# Timberdoodle rest w/carbons



## mtncat03 (Apr 26, 2007)

I just purchased a hoyt 38 Ultra and am setting it up. I'm thinking of switching to carbon arrows. I shoot with fingers and will be using a timberdoodle rest. 1.)Are there problems with using thinner carbons with this rest? Im using aluminum logs now.
2.) Any suggestions for quieting the forks other than shrink tube, which doesnt seem to last that long for me.
This is a hunting bow.
Thanks in advance


----------



## arrowshooters (Jun 5, 2006)

Carbons shot better for me than aluminums. Just make sure you have the fins adjusted right so that the arrow "does not" drop through at full draw.
I used clear fingernail polish on the fins to keep them quiet.


----------



## AKRuss (Jan 10, 2003)

I found it a little tricky to shoot ACCs (3-28s & 3L-18s) through the Timberdoodle without at least some fletch clearance problems. Blazers seemed OK, I suspect because of their relatively short length and narrow quill. I recently changed the outside fin, which is pretty wide, for a regular fin and now have no clearance problems with 3" feathers or vanes fletched straight offset. You can purchase extra fins from Bodoodle for a nominal amount. I purchased a few packs of Pro 500 fins that contains three prongs, any one of which would be good for a replacement of the outside Timberdoodle fin. If you look at the outside Timberdoodle fin and run it through the gap in your fletching you can see what little room it gives you for clearance. The wide fin is OK with FatBoys and so-so with GTs but simply too big for ACCs.


----------



## mtncat03 (Apr 26, 2007)

Hey guys . Thanks for the great advice it really is a big help. I do have some questions if its not to much bother.
1.) Is nail polish durable and will it hold up to say a backcountry hunt , its a great idea.
2.) Do blazers fly well with broadheads. I'm thinking the old greater surface area of the vanes to steer the broadhead idea. I know blazers are a different animal.
Great answers always lead to more questions.Thanks


----------



## arrowshooters (Jun 5, 2006)

Nail polish would last me for months shooting 50-100 shots every day. I just looked at the bottle and it is "Clear Nail Protector" by "Wet n' Wild". It is more like a hardener. I would apply 2 or 3 coats.
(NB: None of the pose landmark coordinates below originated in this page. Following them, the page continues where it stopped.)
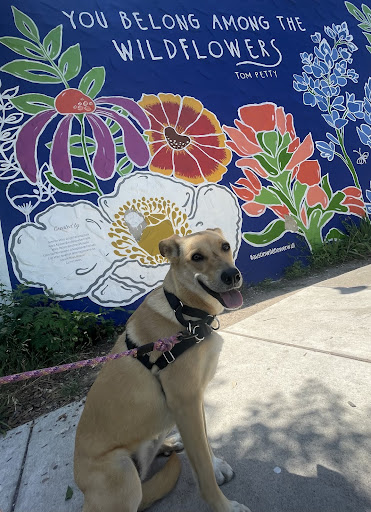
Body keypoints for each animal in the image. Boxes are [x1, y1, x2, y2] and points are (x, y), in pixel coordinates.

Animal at [74, 229, 251, 512]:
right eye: (196, 257)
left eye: (225, 247)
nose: (232, 275)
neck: (183, 313)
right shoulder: (186, 403)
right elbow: (203, 469)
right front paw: (224, 506)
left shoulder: (194, 401)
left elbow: (205, 440)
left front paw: (216, 465)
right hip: (122, 472)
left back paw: (169, 443)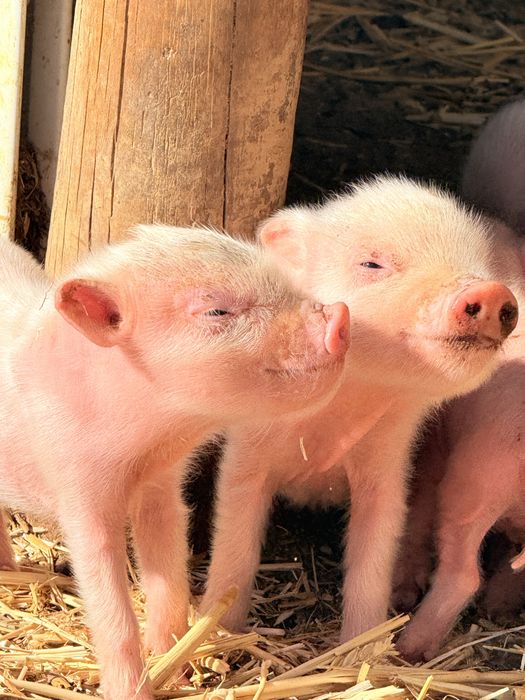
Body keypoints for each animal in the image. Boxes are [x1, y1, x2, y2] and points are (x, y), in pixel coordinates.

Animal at [0, 227, 349, 700]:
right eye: (216, 309)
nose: (340, 314)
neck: (146, 446)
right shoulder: (77, 488)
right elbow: (111, 608)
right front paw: (133, 692)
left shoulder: (162, 488)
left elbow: (170, 574)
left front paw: (179, 672)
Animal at [200, 175, 520, 643]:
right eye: (372, 264)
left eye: (480, 264)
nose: (491, 290)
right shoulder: (246, 453)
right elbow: (235, 542)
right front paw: (218, 634)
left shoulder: (386, 465)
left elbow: (375, 554)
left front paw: (362, 643)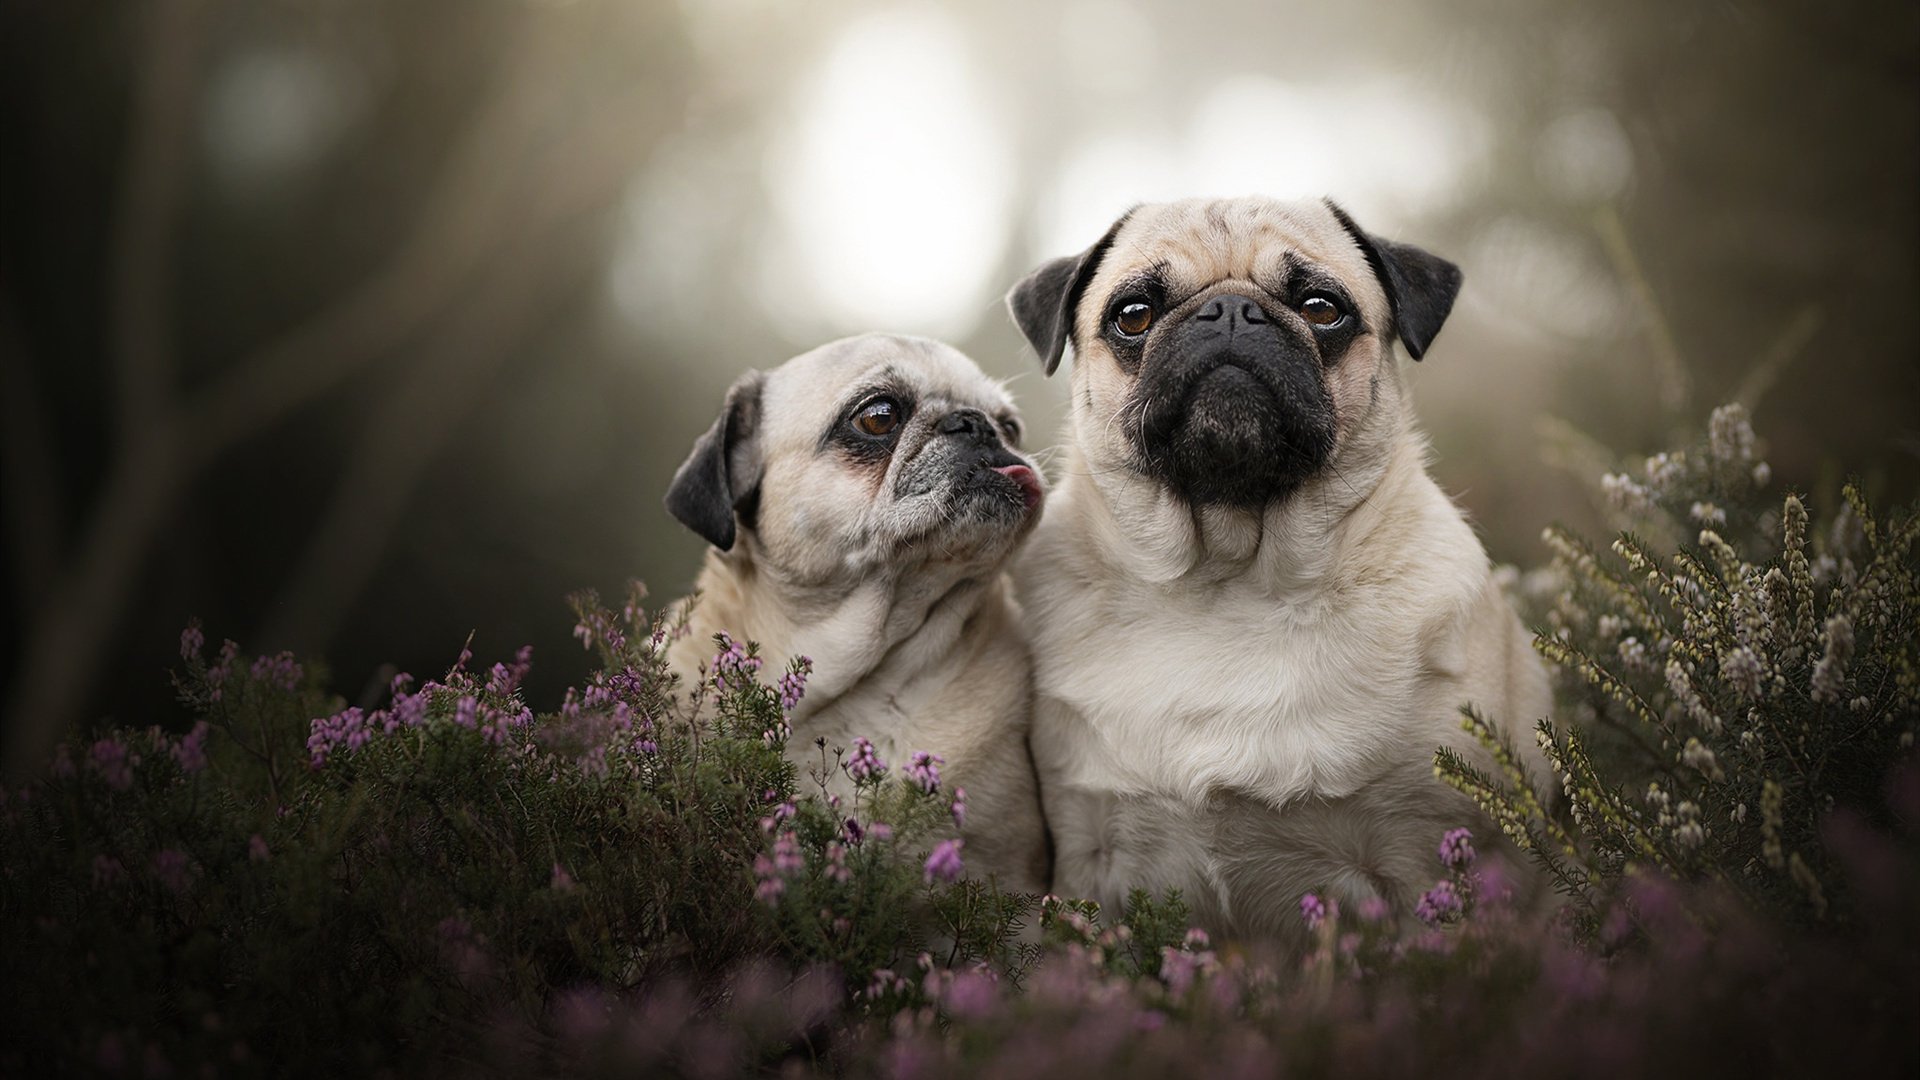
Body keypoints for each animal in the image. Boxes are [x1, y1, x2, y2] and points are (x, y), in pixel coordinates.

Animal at [1013, 197, 1551, 937]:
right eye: (1134, 315)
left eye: (1323, 309)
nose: (1231, 311)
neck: (1229, 578)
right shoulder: (1087, 860)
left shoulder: (1424, 852)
I "was" under the belief that there was no way Blazers could work until I tried them. No way I would go back to 4".


----------



## Manhunter50 (Oct 23, 2006)

*Shoot 'em all the time...*

I shoot ST Epics (a small-diameter, thick wall hunting shaft) on my hunting bow with a Timberdoodle with no problems whatsoever. Like any rest, if you're shooting a helical fletch, you may need to experiment with your nock rotation to get good fletching clearance. Also, don't be afraid to slightly twist the fins on your rest to get them into the proper location. (I rotate the fins away from the arrow a bit more and twist the fins slightly to get the proper contact with, and location on, the arrow.)


----------



## mtncat03 (Apr 26, 2007)

Thanks for the great advice. I'm going with carbons and blazer vanes and definitely going to try the nailpolish.
Tight groups all.


----------



## 893301 (Sep 17, 2018)

mtncat03 said:


> Thanks for the great advice. I'm going with carbons and blazer vanes and definitely going to try the nailpolish.
> Tight groups all.


Did the blazers works good? 14 years in the future and I'm just wondering.


----------



## barefoot ranger (Jun 2, 2021)

Honey?....Have you seen my nail polish....?


----------